Writing Stylish Sentences - dummies

By Geraldine Woods

Part of 1,001 Grammar Practice Questions For Dummies Cheat Sheet

When it comes to writing stylish sentences, you have many choices. You can go vintage or opt for the latest thing to hit the runway as long as you don’t violate the rules of grammar. Here are some points to consider:

  • Voice: Active voice (Juliet spoke from her balcony) is generally stronger and better than passive (Romeo was spoken to by Juliet).
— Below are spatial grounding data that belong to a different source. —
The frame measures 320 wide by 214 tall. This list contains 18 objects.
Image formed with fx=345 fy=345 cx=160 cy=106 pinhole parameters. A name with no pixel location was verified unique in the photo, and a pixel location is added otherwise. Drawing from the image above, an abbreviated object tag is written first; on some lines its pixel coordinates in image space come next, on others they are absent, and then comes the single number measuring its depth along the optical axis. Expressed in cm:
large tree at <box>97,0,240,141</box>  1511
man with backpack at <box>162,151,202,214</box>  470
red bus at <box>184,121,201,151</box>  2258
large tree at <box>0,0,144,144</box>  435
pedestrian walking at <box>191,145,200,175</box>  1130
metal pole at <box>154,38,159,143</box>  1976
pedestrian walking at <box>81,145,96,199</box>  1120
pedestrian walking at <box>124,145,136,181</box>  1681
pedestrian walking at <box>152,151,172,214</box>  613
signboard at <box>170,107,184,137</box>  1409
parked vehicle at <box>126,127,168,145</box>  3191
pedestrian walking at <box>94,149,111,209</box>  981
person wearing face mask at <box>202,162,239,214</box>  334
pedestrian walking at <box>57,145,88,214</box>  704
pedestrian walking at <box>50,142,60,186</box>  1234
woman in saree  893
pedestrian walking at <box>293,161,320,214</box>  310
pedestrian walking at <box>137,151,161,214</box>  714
  • Parallelism: By the rules of grammar, everything performing the same function in a sentence or list must have the same grammatical identity (all nouns, all phrases, and so forth, as in writing, erasing, printing or to write, to erase, to print). Parallel elements have the same level of importance — a quality you can exploit when you want to emphasize equality.
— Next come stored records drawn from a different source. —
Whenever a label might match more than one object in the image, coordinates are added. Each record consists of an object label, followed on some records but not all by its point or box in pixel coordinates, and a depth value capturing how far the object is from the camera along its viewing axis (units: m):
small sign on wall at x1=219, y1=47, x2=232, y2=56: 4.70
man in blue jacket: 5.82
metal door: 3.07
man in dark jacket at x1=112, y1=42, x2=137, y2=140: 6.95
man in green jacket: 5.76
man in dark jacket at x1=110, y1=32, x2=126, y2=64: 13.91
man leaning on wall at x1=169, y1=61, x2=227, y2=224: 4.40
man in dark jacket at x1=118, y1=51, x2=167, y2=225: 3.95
  • Sentence length and pattern: Have you ever read a paragraph in which all the sentences are long and boring, following the same pattern (usually subject-verb-complement) without a single change? If you have, you probably hate those paragraphs. Everyone does! A small deviation (like the two-word sentence, everyone does) adds interest. To mix things up a bit, drop in some reverse-order sentences (Down the hall ran Bobby!), introductory verb forms (Running blindfolded, did Bobby hit a tree?), and other variations.